Verenium Corporation's CEO Discusses Q4 2011 Results - Earnings Call Transcript

Verenium Corporation (VRNM)

Q4 2011 Earnings Call

March 5, 2012 8:30 am ET

Executives

James Levine – President, Chief Executive Officer

Jeffrey Black – Senior Vice President, Chief Financial Officer

Janet Roemer – Chief Operating Officer

Kelly Lindenboom – Vice President, Corporate Communications

Analysts

Presentation

Operator

Good day ladies and gentlemen and welcome to the Verenium Corporation Fourth Quarter 2011 Earnings call. At this time, all participants are in a listen-only mode. If anyone should require assistance on the call, please press star then zero on your touchtone telephone. As a reminder, today’s call is being recorded.

I would now like to turn the conference over to your host, Kelly Lindenboom. Ma’am, you may begin.

Kelly Lindenboom

Thank you for joining Verenium’s Fourth Quarter and Year-End 2011 conference call this morning. I’m Kelly Lindenboom. With me today are Jamie Levine, our President and CEO, Janet Roemer, our Chief Operating Officer; and Jeff Black, our Chief Financial Officer. The agenda for today’s call is as follows: first, Jamie will discuss today’s announcement, including our current financing strategy as well as the potential sale of the Company, and then give an update on progress made during 2011. Jeff with then review our financial results for the full-year 2011 and provide 2012 guidance, and Janet will then discuss commercial operations, including Q4 and full-year 2011 product performance.

Given the nature of the items we disclosed this morning and the status of ongoing discussions, we will not be taking questions on today’s call.

Before we begin, I would like to advise you that this discussion will include certain statements that are not historical facts and are forward-looking statements that involve a high degree of risk and uncertainty. These statements relate to matters such as our strategy, future operating plans, markets for our products, partnering, collaboration activities, public policy, financing and M&A activities, technical and business outlook, and our 5.5% notes. The Company’s actual results may differ materially from those projected in such forward-looking statements. Factors that could cause or contribute to differences include but are not limited to those discussed in our filings with the SEC, including but not limited to our report on Form 10-K for the year ended December 31, 2011. These forward-looking statements speak only as of the date hereof.

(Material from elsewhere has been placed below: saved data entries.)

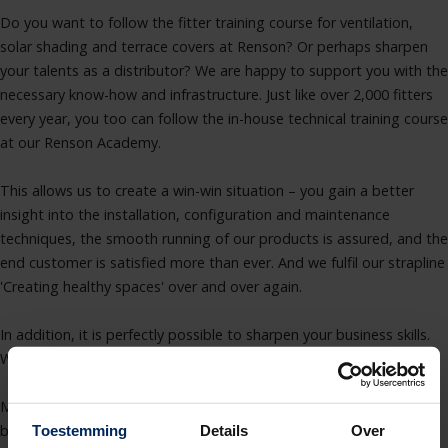
Do you want to follow the fitter training course for ventilation,
solar shading and terrace covers at Renson? Or perhaps sharpen
your talents as a distributor? We are happy to support you with the
necessary know-how and infrastructure. Just like over 2,000 fitters
every year, you too can follow the in-house technical training course
at our Renson Academy.
This allows us to create a win-win situation – you gain a better
insight into the installation, configuration and maintenance
techniques, the smooth running of our products is assured, and the
end customer is satisfied more than ever. And we fulfil our strapline
'Creating healthy spaces' over and over again.
In addition, it is perfectly possible to sharpen your business skills.
We also provide various targeted workshops for this purpose.
More information about our courses and the various benefits can
be found here.
Toestemming
Details
Over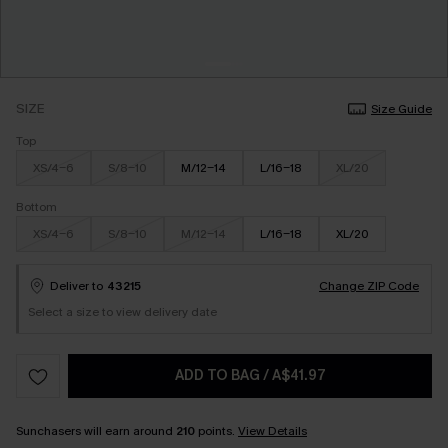
SIZE
Size Guide
Top
XS/4-6
S/8-10
M/12-14
L/16-18
XL/20
Bottom
XS/4-6
S/8-10
M/12-14
L/16-18
XL/20
Deliver to
43215
Change ZIP Code
Select a size to view delivery date
ADD TO BAG
/
A$41.97
Sunchasers will earn around
210
points.
View Details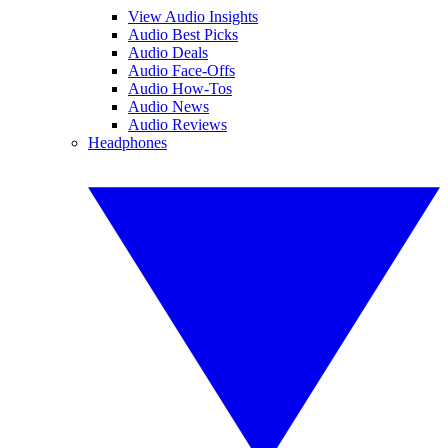
View Audio Insights
Audio Best Picks
Audio Deals
Audio Face-Offs
Audio How-Tos
Audio News
Audio Reviews
Headphones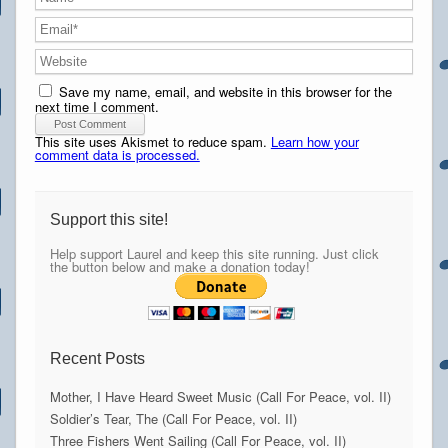
Save my name, email, and website in this browser for the
next time I comment.
This site uses Akismet to reduce spam.
Learn how your
comment data is processed.
Support this site!
Help support Laurel and keep this site running. Just click
the button below and make a donation today!
Recent Posts
Mother, I Have Heard Sweet Music (Call For Peace, vol. II)
Soldier’s Tear, The (Call For Peace, vol. II)
Three Fishers Went Sailing (Call For Peace, vol. II)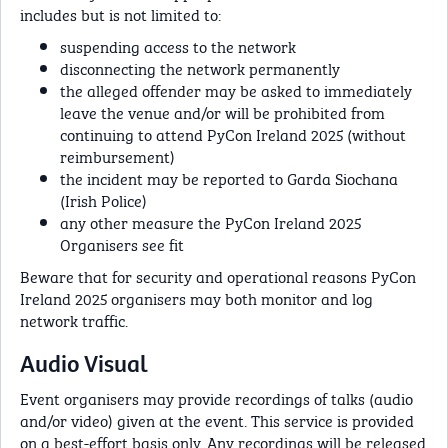
includes but is not limited to:
suspending access to the network
disconnecting the network permanently
the alleged offender may be asked to immediately
leave the venue and/or will be prohibited from
continuing to attend PyCon Ireland 2025 (without
reimbursement)
the incident may be reported to Garda Siochana
(Irish Police)
any other measure the PyCon Ireland 2025
Organisers see fit
Beware that for security and operational reasons PyCon
Ireland 2025 organisers may both monitor and log
network traffic.
Audio Visual
Event organisers may provide recordings of talks (audio
and/or video) given at the event. This service is provided
on a best-effort basis only. Any recordings will be released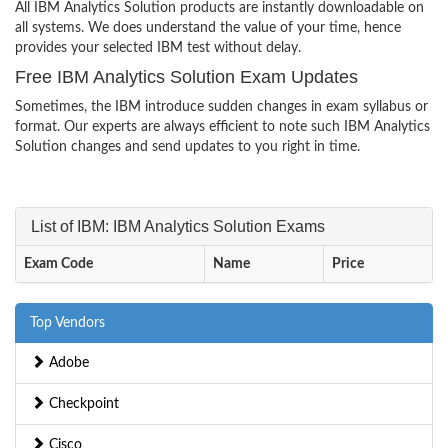
All IBM Analytics Solution products are instantly downloadable on
all systems. We does understand the value of your time, hence
provides your selected IBM test without delay.
Free IBM Analytics Solution Exam Updates
Sometimes, the IBM introduce sudden changes in exam syllabus or
format. Our experts are always efficient to note such IBM Analytics
Solution changes and send updates to you right in time.
List of IBM: IBM Analytics Solution Exams
Exam Code
Name
Price
Top Vendors
Adobe
Checkpoint
Cisco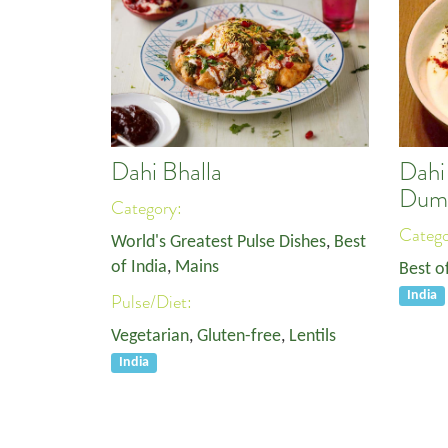
Dahi Bhalla
Dahi 
Dump
Category:
Categ
World's Greatest Pulse Dishes
,
Best
of India
,
Mains
Best o
India
Pulse/Diet:
Vegetarian
,
Gluten-free
,
Lentils
India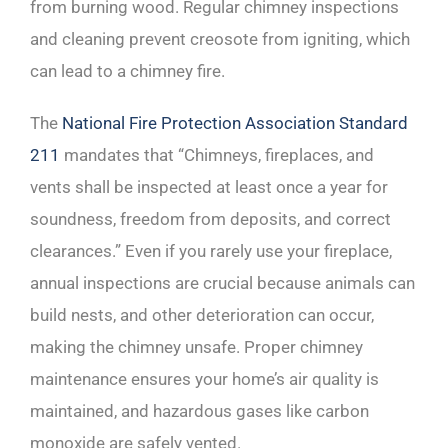
from burning wood. Regular chimney inspections
and cleaning prevent creosote from igniting, which
can lead to a chimney fire.
The
National Fire Protection Association Standard
211
mandates that “Chimneys, fireplaces, and
vents shall be inspected at least once a year for
soundness, freedom from deposits, and correct
clearances.” Even if you rarely use your fireplace,
annual inspections are crucial because animals can
build nests, and other deterioration can occur,
making the chimney unsafe. Proper chimney
maintenance ensures your home’s air quality is
maintained, and hazardous gases like carbon
monoxide are safely vented.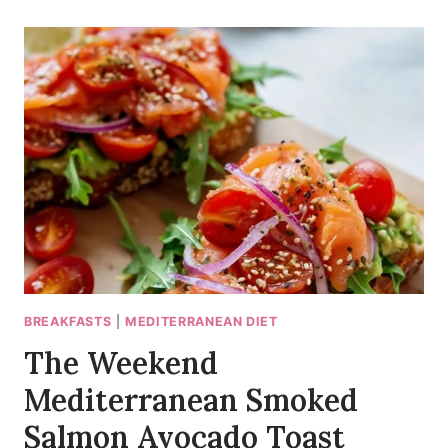
VEGGIE
HUMMUS
WRAP
(READY
IN
20
MIN)
BREAKFASTS
|
MEDITERRANEAN DIET
The Weekend
Mediterranean Smoked
Salmon Avocado Toast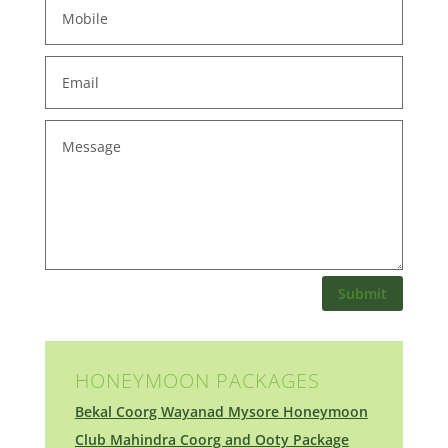
Submit
HONEYMOON PACKAGES
Bekal Coorg Wayanad Mysore Honeymoon
Club Mahindra Coorg and Ooty Package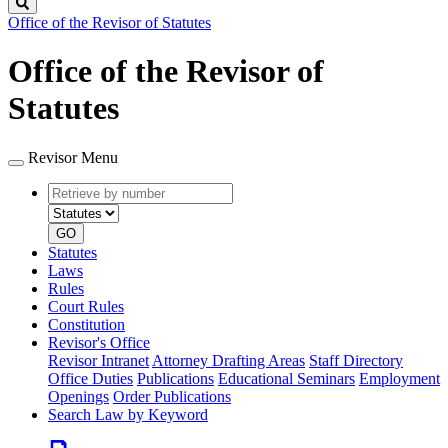
Search
Office of the Revisor of Statutes
Office of the Revisor of
Statutes
Revisor Menu
Retrieve
Document
by
type
number
GO
Statutes
Laws
Rules
Court Rules
Constitution
Revisor's Office
Revisor Intranet
Attorney Drafting Areas
Staff Directory
Office Duties
Publications
Educational Seminars
Employment
Openings
Order Publications
Search Law by Keyword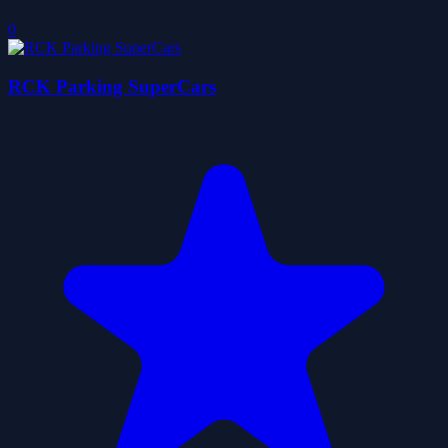
0
RCK Parking SuperCars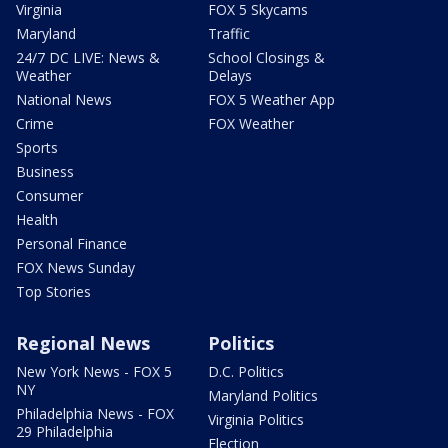
Virginia
FOX 5 Skycams
Maryland
Traffic
24/7 DC LIVE: News &
School Closings &
Weather
Delays
National News
FOX 5 Weather App
Crime
FOX Weather
Sports
Business
Consumer
Health
Personal Finance
FOX News Sunday
Top Stories
Regional News
Politics
New York News - FOX 5
D.C. Politics
NY
Maryland Politics
Philadelphia News - FOX
Virginia Politics
29 Philadelphia
Election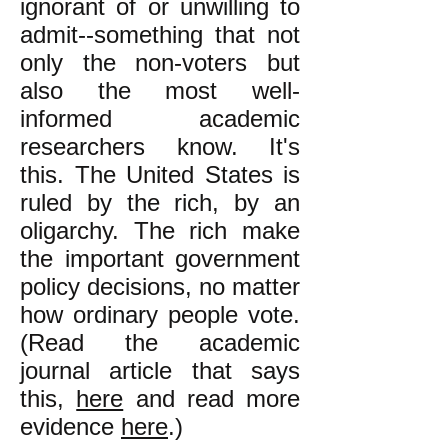
ignorant of or unwilling to
admit--something that not
only the non-voters but
also the most well-
informed academic
researchers know. It's
this. The United States is
ruled by the rich, by an
oligarchy. The rich make
the important government
policy decisions, no matter
how ordinary people vote.
(Read the academic
journal article that says
this,
here
and read more
evidence
here
.)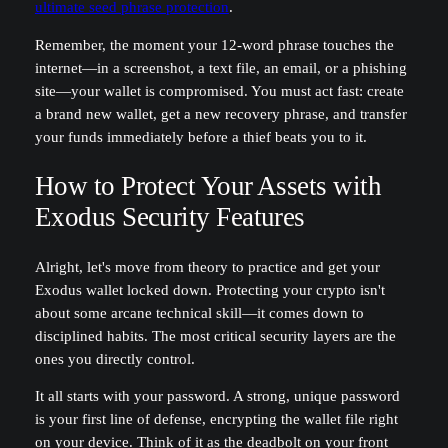
ultimate seed phrase protection
.
Remember, the moment your 12-word phrase touches the
internet—in a screenshot, a text file, an email, or a phishing
site—your wallet is compromised. You must act fast: create
a brand new wallet, get a new recovery phrase, and transfer
your funds immediately before a thief beats you to it.
How to Protect Your Assets with
Exodus Security Features
Alright, let's move from theory to practice and get your
Exodus wallet locked down. Protecting your crypto isn't
about some arcane technical skill—it comes down to
disciplined habits. The most critical security layers are the
ones you directly control.
It all starts with your password. A strong, unique password
is your first line of defense, encrypting the wallet file right
on your device. Think of it as the deadbolt on your front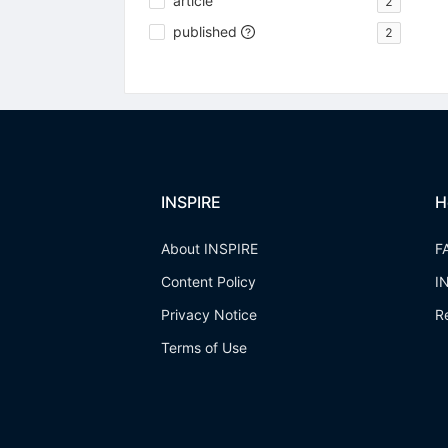
article
2
published
2
INSPIRE
H
About INSPIRE
F
Content Policy
I
Privacy Notice
R
Terms of Use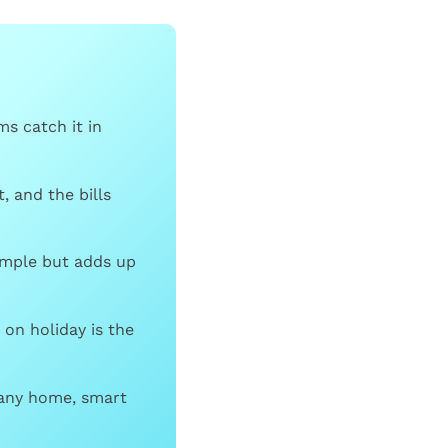
s catch it in
, and the bills
imple but adds up
on holiday is the
 any home, smart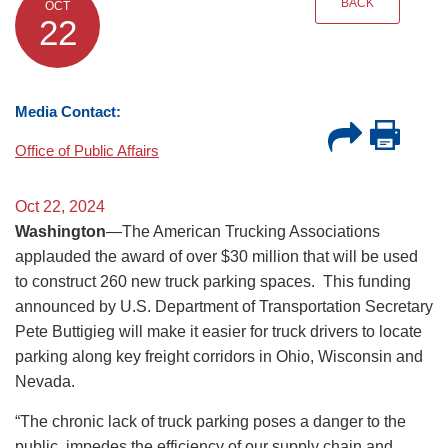
BACK
OCT
22
Media Contact:
Office of Public Affairs
Oct 22, 2024
Washington
—The American Trucking Associations
applauded the award of over $30 million that will be used
to construct 260 new truck parking spaces. This funding
announced by U.S. Department of Transportation Secretary
Pete Buttigieg will make it easier for truck drivers to locate
parking along key freight corridors in Ohio, Wisconsin and
Nevada.
“The chronic lack of truck parking poses a danger to the
public, impedes the efficiency of our supply chain and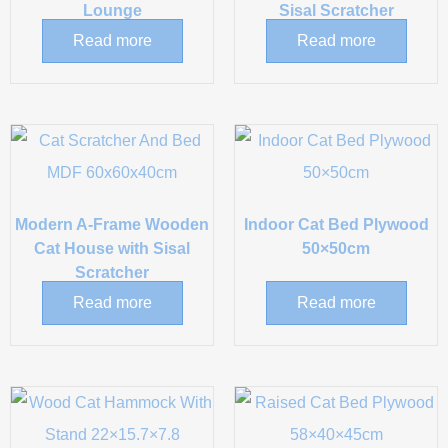
Lounge
Sisal Scratcher
Read more
Read more
Modern A-Frame Wooden
Indoor Cat Bed Plywood
Cat House with Sisal
50×50cm
Scratcher
Read more
Read more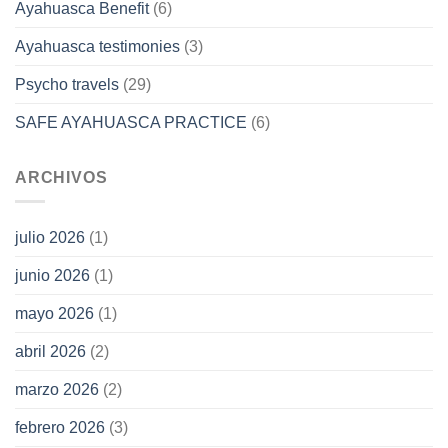
Ayahuasca Benefit
(6)
Ayahuasca testimonies
(3)
Psycho travels
(29)
SAFE AYAHUASCA PRACTICE
(6)
ARCHIVOS
julio 2026
(1)
junio 2026
(1)
mayo 2026
(1)
abril 2026
(2)
marzo 2026
(2)
febrero 2026
(3)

I will now turn the call over to Jamie.

James Levine

Thanks Kelly, and good morning everyone. Thank you for joining us. 2011 was an important and productive year for Verenium as we continued to build and maximize our product portfolio, which addresses the large and growing industrial enzymes market. I’d like to start today by discussing the news related to our financing strategy we announced in this morning’s press releases and SEC filings.

This morning, we launched a tender offer for our outstanding convertible notes pursuant to the provisions allowing holders to put their notes to the Company on April 2. In anticipation of this event, over the past month we have been exploring a number of options to address the Company’s funding requirements. We are currently working on two primary strategies: a potential financing to raise capital, and the potential sale of the Company. With regard to a financing, we have continued to advance discussions regarding the issuance of new equity or equity-linked securities. Regarding the potential sale, we are actively evaluating proposals we have received to acquire 100% of the stock of the Company. We remain committed to developing the most favorable outcome for all of our stakeholders. Given these conversations are ongoing, we are unable to provide additional details at this time but look forward to providing continued updates as appropriate.

I’d now like to turn to some of the progress made by the business in 2011. I’ll start with our financial performance for the year in relation to the 2011 guidance we previously announced. Jeff will go into greater detail in the financial section of this call, but to summarize, in 2011 we increased total revenue to just over $61 million, slightly higher than our revenue guidance range. We grew product gross margin to $21.5 million, within our guidance range. We increased R&D spend to $11 million, within our target range. We significantly decreased our SG&A spend to approximately $19 million, coming in below our guidance range, and we spent a total of $6.5 million in capital expenditures, within our target range, primarily for the build-out of our new facility in San Diego. I’m pleased with our financial performance in 2011, including our ability to meet our financial guidance and grow the business, especially given the current state of the economy and it’s effects on the industries we serve.

Now, I’ll walk through some of our recent accomplishments. In an effort to further grow and diversify our product revenue, we recently expanded our product portfolio to offer two enzyme products to the oilfield services industry. These products include Pyrolase cellulase for hydraulic fracturing of oil and gas wells, and VEREFLOW Alpha-Amylase for filter cake removal, a critical step when drilling a well. Together, we estimate that the addressable market for these enzyme products is approximately $270 million. Like our Purifine PLC product for oilseed processing, the oilfield services industry has not widely employed enzymes in their processes; however, we see great potential in this industry because enzymes can help to replace currently used expensive and often toxic chemicals. Enzymes have a number of benefits, including the fact that they are safer for both the user and the environment, are less harmful to operating equipment, and can improve operating efficiency.